_Problem statement_
In the listing below, please print the line that contains "- **Memory**: tham" and every line that follows it, exactly.

_Supplied data_

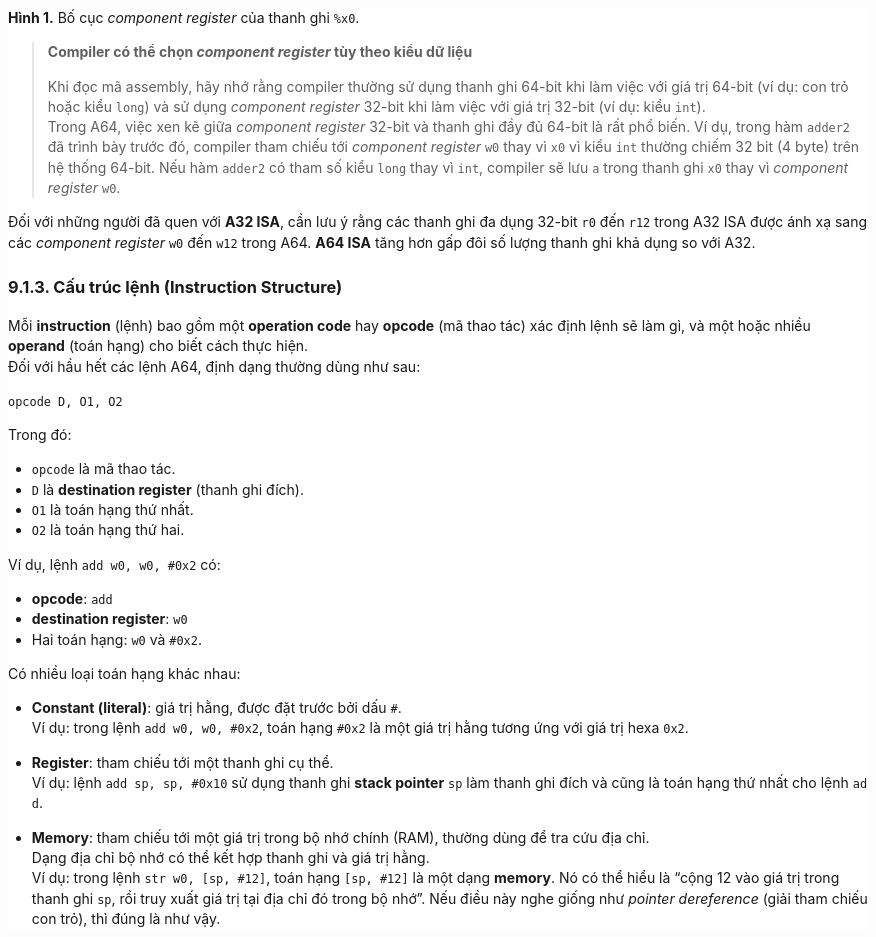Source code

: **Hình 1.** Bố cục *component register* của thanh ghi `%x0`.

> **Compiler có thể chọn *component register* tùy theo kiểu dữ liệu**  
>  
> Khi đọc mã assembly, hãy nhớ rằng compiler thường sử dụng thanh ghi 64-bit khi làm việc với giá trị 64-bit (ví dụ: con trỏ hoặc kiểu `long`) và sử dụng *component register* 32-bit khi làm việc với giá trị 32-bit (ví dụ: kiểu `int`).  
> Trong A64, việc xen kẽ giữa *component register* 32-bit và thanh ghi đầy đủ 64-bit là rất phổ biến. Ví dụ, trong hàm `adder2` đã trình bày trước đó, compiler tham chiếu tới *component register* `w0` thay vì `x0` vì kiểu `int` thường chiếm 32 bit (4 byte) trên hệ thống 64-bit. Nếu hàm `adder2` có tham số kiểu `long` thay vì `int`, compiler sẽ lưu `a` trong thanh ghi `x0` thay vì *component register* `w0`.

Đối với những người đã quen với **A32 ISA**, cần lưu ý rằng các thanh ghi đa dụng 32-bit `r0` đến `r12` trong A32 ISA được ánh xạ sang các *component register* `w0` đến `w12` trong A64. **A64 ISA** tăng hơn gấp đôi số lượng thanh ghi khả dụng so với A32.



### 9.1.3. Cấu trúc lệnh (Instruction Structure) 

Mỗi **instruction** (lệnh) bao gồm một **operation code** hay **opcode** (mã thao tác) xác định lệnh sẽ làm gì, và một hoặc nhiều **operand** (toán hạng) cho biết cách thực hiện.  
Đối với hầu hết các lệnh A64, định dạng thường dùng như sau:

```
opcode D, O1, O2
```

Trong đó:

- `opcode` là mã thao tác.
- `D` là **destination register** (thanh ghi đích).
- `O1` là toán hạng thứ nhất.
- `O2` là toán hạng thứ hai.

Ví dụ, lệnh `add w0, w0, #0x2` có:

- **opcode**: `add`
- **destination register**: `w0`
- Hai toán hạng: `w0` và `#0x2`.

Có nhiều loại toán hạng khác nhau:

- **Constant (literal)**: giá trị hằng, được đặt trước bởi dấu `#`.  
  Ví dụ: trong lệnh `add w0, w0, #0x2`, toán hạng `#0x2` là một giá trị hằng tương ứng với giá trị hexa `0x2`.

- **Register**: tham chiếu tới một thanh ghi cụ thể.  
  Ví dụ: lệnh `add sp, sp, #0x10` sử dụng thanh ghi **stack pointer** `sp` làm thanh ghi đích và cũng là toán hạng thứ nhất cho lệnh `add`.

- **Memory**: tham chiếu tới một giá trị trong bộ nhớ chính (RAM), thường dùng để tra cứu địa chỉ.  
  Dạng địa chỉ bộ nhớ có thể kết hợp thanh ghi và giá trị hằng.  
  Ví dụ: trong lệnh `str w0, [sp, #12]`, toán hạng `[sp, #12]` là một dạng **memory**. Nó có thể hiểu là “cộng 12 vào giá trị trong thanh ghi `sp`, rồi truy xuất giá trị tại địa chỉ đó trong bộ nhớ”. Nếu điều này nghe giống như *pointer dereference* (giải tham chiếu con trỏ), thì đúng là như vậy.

_Exercise response_
- **Memory**: tham chiếu tới một giá trị trong bộ nhớ chính (RAM), thường dùng để tra cứu địa chỉ.  
  Dạng địa chỉ bộ nhớ có thể kết hợp thanh ghi và giá trị hằng.  
  Ví dụ: trong lệnh `str w0, [sp, #12]`, toán hạng `[sp, #12]` là một dạng **memory**. Nó có thể hiểu là “cộng 12 vào giá trị trong thanh ghi `sp`, rồi truy xuất giá trị tại địa chỉ đó trong bộ nhớ”. Nếu điều này nghe giống như *pointer dereference* (giải tham chiếu con trỏ), thì đúng là như vậy.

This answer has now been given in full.